*Text passage:*
◆ ◆ ◆ ◆

Rega Planet CD player Measurements
The Planet's maximum output level was 0.2dB above the CD standard at 2.05V. This might be audible in comparisons, but I wouldn't lose sleep over it. The analog output was absolute-polarity correct, and was sourced from 930 ohms (the measured figure was a little higher at 20Hz, a little lower at 20kHz). The Planet coped quite well with disc data dropouts. It negotiated track 30 on the Pierre Verany test disc but started to skip on track 31, which includes a 1mm dropout. The data clock was set a little high in frequency, an 11.025kHz tone playing with a +182ppm (0.0182%) error.
The Rega's frequency response is shown in fig.1: The channels match to within 0.05dB, and although there is the merest sniff of a response rise above 10kHz, this is not nearly enough to correlate with my impression that the player's highs were slightly tilted-up. The de-emphasis was effectively perfect. The channel separation was adequate, at better than 95dB over much of the audioband. But as can be seen from fig.2, there was some power-supply noise evident, as well as a very strange crosstalk artifact at 850Hz in both channels.
Fig.1 Rega Planet, frequency response (right channel dashed, 0.5dB/vertical div.).
Fig.2 Rega Planet, channel separation (10dB/vertical div.).
The power-supply spuriae can also be seen in the spectral analysis of a dithered 1kHz tone at -90dB (fig.3). But even the highest in level, at the full-wave switching frequency of 120Hz, is barely above -100dBFS; you shouldn't make too much of this. I couldn't hear hum even with my ear pressed against the Thiel CS6's woofer and the volume control turned up (don't try this at home, kids—I am a trained professional). There is a suspicion of a 2kHz component present in both channels, and the slight bulge of the 1kHz peak at 800Hz might have something to do with the crosstalk artifact. But again, not too much should probably be made of this.

◆ ◆ ◆ ◆

*Material to process:*

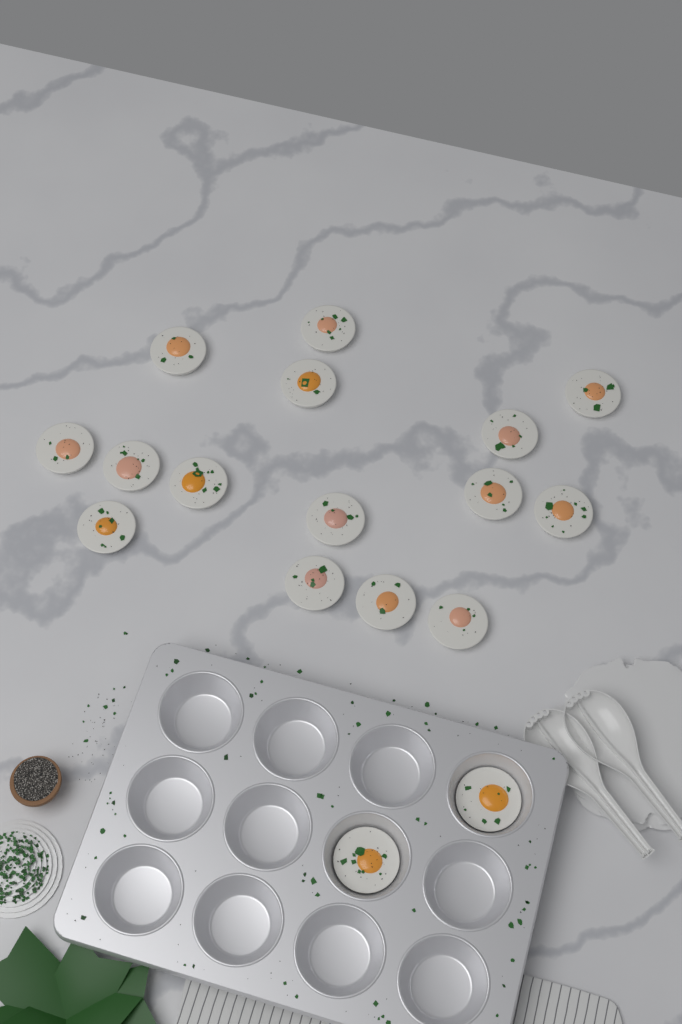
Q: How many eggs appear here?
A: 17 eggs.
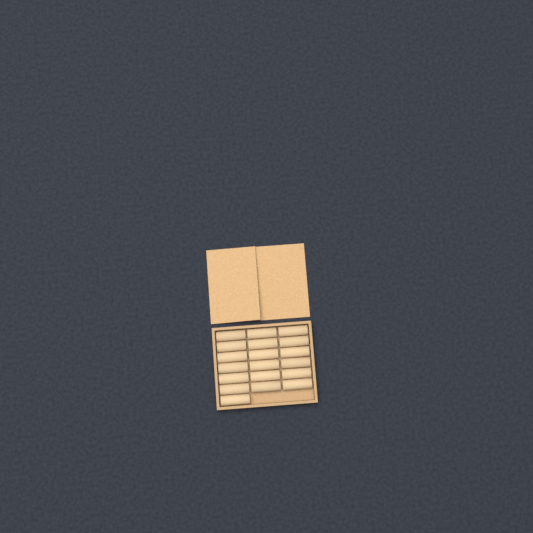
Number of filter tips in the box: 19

◆ ◆ ◆ ◆

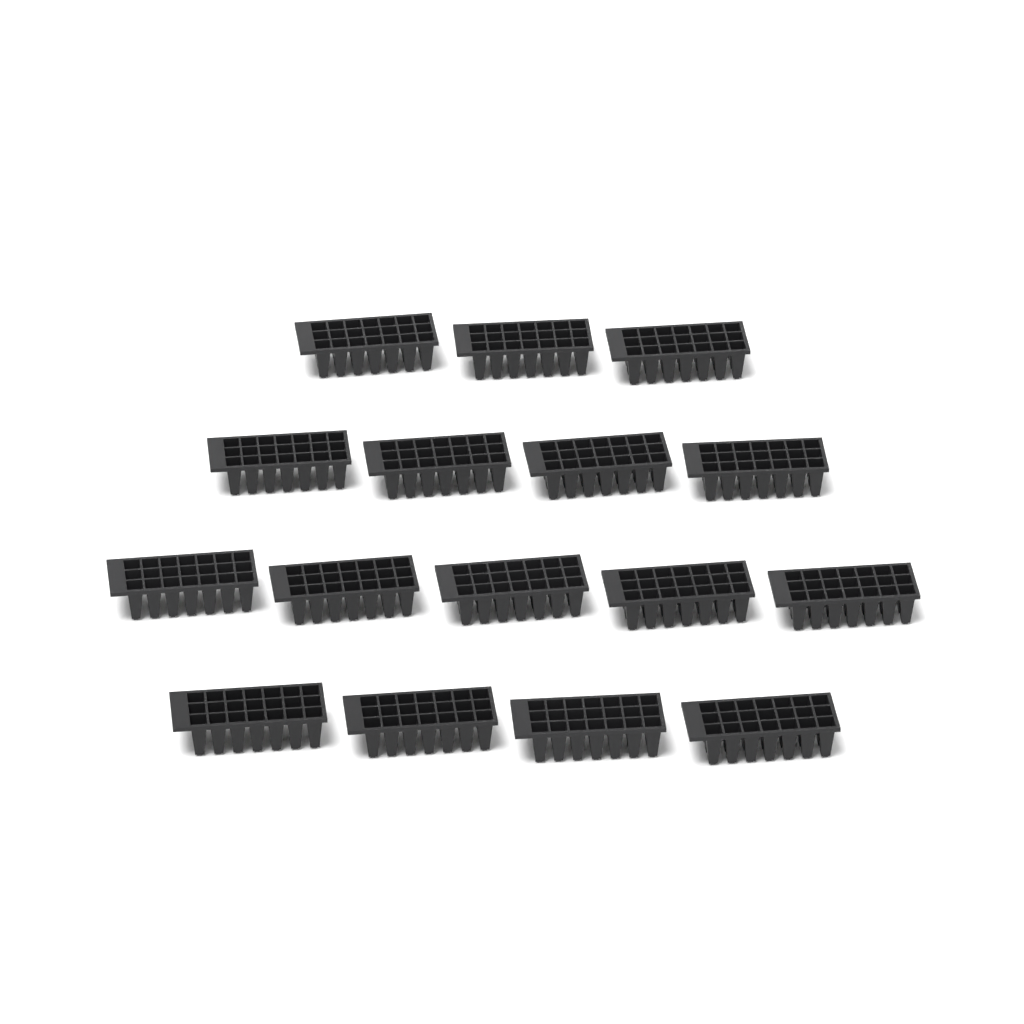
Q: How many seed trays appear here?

◆ ◆ ◆ ◆

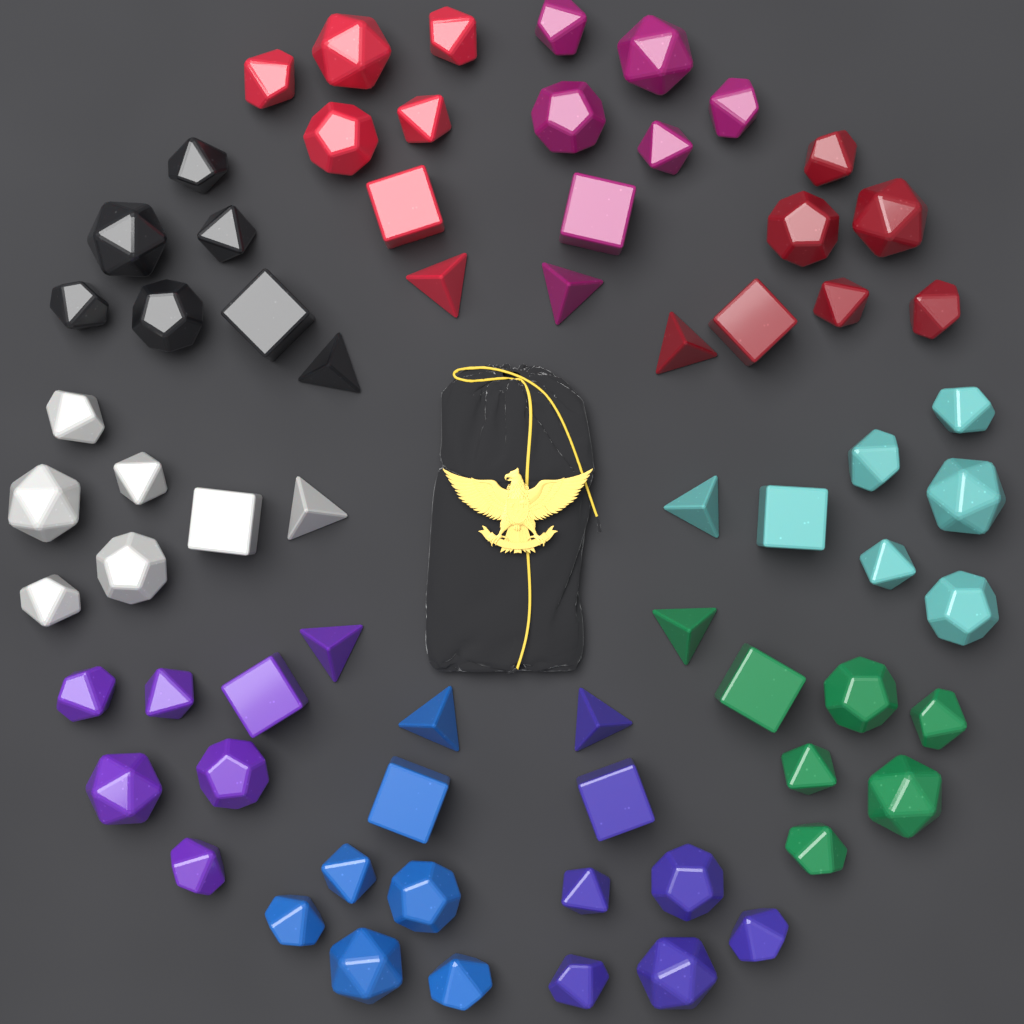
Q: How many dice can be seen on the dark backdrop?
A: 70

◆ ◆ ◆ ◆

*Set tasks:*
1. In the Rega Planet measurements, at what frequency did the strange crosstalk artifact appear in both channels?
2. Could you render the entries starting at the line that contains "Q: How many eggs appear here?" and ending at the line that contains "Number of filter tips in the box: 19" as a Markdown table with the columns Row and Line, skipping blank lines and leaving out the pictures?

*Results:*
1. 850Hz

2.
| Row | Line |
|---|---|
| 1 | Q: How many eggs appear here? |
| 2 | A: 17 eggs. |
| 3 | Number of filter tips in the box: 19 |